Hazreti Alî (k.v.)’den: “Bir öğle vakti Resûlullâh (s.a.v.)’i evinde ziyaret ettim ve kendilerine selâm verdim. Selâmıma mukabele ettikten sonra buyurdular ki:”Yâ Alî!, Cibril’in sana selâmı vardır.” Ben de: “Aleyke ve aleyhisselâm Yâ Resûlallâh” dedim. Bunun üzerine Resûlullâh (s.a.v.) “Bana yaklaş” dedi. Ben de yaklaştım. Buyurdular ki: “İşte Cibril, senin için diyor ki her aydan üç gün oruç tutsun. Birinci gün için on bin sene, ikinci gün için otuz bin sene, üçüncü gün için de yüz bin sene oruç tutmuşcasına sevâb yazılacaktır.” Ben:”Yâ Resûlallâh, bu üç gün orucu tutarsam bunun sevabı yalnız bana mı mahsûs? Bütün insanlar bu orucu tutarlarsa onlara bu sevâblar verilmeyecek mi?” dedim. Resûlullâh sallallâhü ‘aleyhi ve sellem:”Yâ Alî! Allah ta’âlâ bu sevâbları sana ve senin gibi bu oruçları tutanlara verecektir.” buyurdular. Ben “Yâ Resûlallâh! Bu oruçlar ne zaman, hangi günlerde tutulacaktır?” dedim. Buyurdular ki:”Bu günler arabî ayların on üç, on dört ve on beşinci günleridir. Bu üç güne “eyyâmı bıyz” derler.” dedi.”

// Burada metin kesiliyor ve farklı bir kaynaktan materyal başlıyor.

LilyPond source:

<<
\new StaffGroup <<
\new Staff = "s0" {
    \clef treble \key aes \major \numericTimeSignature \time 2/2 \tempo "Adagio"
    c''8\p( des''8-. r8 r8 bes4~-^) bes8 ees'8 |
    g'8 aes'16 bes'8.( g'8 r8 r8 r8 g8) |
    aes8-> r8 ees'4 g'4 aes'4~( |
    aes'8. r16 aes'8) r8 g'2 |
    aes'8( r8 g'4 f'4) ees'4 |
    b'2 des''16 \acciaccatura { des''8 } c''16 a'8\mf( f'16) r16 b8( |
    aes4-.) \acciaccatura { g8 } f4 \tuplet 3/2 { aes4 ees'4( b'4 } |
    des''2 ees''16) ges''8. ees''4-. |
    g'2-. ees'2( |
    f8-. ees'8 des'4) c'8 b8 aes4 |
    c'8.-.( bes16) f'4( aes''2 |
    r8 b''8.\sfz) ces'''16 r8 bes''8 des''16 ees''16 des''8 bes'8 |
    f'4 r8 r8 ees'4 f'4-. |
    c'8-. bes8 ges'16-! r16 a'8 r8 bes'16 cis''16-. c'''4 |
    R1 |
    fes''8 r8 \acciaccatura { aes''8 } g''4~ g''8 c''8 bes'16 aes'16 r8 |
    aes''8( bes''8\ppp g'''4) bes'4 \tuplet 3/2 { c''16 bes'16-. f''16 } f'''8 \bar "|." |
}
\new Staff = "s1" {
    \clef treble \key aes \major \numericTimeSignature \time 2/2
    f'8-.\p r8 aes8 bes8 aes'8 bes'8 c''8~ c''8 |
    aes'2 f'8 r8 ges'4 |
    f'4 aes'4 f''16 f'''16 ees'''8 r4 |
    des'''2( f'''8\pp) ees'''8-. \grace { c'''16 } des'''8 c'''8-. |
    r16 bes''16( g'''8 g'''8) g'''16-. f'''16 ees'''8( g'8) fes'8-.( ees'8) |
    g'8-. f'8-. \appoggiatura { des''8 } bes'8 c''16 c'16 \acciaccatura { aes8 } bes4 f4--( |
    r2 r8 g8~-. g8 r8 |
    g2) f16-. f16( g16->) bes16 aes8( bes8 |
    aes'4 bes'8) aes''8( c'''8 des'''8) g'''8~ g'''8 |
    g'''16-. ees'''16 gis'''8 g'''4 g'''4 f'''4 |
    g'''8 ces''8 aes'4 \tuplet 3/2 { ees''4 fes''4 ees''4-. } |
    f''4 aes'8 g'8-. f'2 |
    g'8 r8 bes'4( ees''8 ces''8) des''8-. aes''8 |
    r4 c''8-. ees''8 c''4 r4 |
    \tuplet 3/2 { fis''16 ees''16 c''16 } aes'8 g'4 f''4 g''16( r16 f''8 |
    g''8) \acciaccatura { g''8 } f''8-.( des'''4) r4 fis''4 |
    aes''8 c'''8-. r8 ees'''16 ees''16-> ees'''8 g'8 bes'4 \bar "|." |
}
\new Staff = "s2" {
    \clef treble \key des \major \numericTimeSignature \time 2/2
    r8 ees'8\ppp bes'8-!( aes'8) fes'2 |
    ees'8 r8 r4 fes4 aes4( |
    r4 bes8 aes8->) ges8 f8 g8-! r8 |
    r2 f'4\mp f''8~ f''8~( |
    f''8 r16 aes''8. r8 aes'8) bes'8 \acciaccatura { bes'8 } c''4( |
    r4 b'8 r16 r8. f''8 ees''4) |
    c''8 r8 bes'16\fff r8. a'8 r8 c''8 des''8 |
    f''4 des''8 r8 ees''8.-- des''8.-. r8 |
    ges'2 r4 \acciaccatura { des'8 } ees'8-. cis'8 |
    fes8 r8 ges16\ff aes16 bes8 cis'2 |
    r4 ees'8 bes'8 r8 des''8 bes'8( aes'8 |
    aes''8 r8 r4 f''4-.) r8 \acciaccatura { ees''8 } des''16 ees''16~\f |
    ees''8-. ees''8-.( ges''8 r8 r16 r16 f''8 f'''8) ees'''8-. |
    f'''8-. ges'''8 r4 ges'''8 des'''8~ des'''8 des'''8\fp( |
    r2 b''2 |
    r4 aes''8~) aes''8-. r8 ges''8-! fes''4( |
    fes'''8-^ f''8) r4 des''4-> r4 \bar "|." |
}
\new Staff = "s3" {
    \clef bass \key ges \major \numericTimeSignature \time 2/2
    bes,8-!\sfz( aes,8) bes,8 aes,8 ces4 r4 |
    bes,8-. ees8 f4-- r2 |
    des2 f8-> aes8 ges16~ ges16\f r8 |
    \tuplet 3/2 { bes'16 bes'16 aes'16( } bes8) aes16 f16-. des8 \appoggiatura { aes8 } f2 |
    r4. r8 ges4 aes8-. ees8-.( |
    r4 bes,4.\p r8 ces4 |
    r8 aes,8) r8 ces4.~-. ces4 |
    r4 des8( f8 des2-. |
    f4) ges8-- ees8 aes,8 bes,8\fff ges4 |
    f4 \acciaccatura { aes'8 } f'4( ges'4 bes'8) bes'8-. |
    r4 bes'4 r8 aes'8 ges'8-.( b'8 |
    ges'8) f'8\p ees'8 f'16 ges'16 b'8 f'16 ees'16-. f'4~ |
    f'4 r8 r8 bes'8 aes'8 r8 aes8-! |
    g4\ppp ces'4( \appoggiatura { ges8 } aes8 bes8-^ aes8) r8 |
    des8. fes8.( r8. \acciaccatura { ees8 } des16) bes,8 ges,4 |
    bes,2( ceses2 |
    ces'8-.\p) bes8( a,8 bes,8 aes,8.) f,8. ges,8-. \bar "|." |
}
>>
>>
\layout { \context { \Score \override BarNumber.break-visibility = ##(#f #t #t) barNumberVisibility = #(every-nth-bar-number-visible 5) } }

Eyyâmı bıyz denmesinin sebebi: Hadîsi şerifi Hz. Alî (k.v.)’den rivayet eden Anter (r.a.):”AIÎ (k.v.)’den sordum: “Eyyâmı bıyz” ne demektir?” Alî (k.v.) şöyle cevâb verdiler: Hazreti Âdem aleyhisselâm yeryüzüne indiğinde güneşin hararetinden teni siyahlanmıştı. Cibril (a.s.):”Ey Âdem, teninin beyaz olmasını arzu eder misin?” dedi. Âdem (a.s.) “Evet!” dedi. Cibril (a.s.): “Öyle ise ayın on üç, on dört ve on beşinci günleri oruç tut” dedi. Âdem (a.s.) on üçüncü günü oruç tuttu; teninin üçte birhbeyazlandı. On dördüncü günü oruç tuttu; teninin üçte biri daha beyazlandı. On beşinci günü de oruç tutunca onun bütün vücûdu bembeyaz oldu. işte “eyyâmı bıyz” denmesinin sebebi budur.
(Hz. Seyyid Abdü’lkâdiri Gîlânî (k.s.), Üç Aylar ve Faziletleri, 82 s.)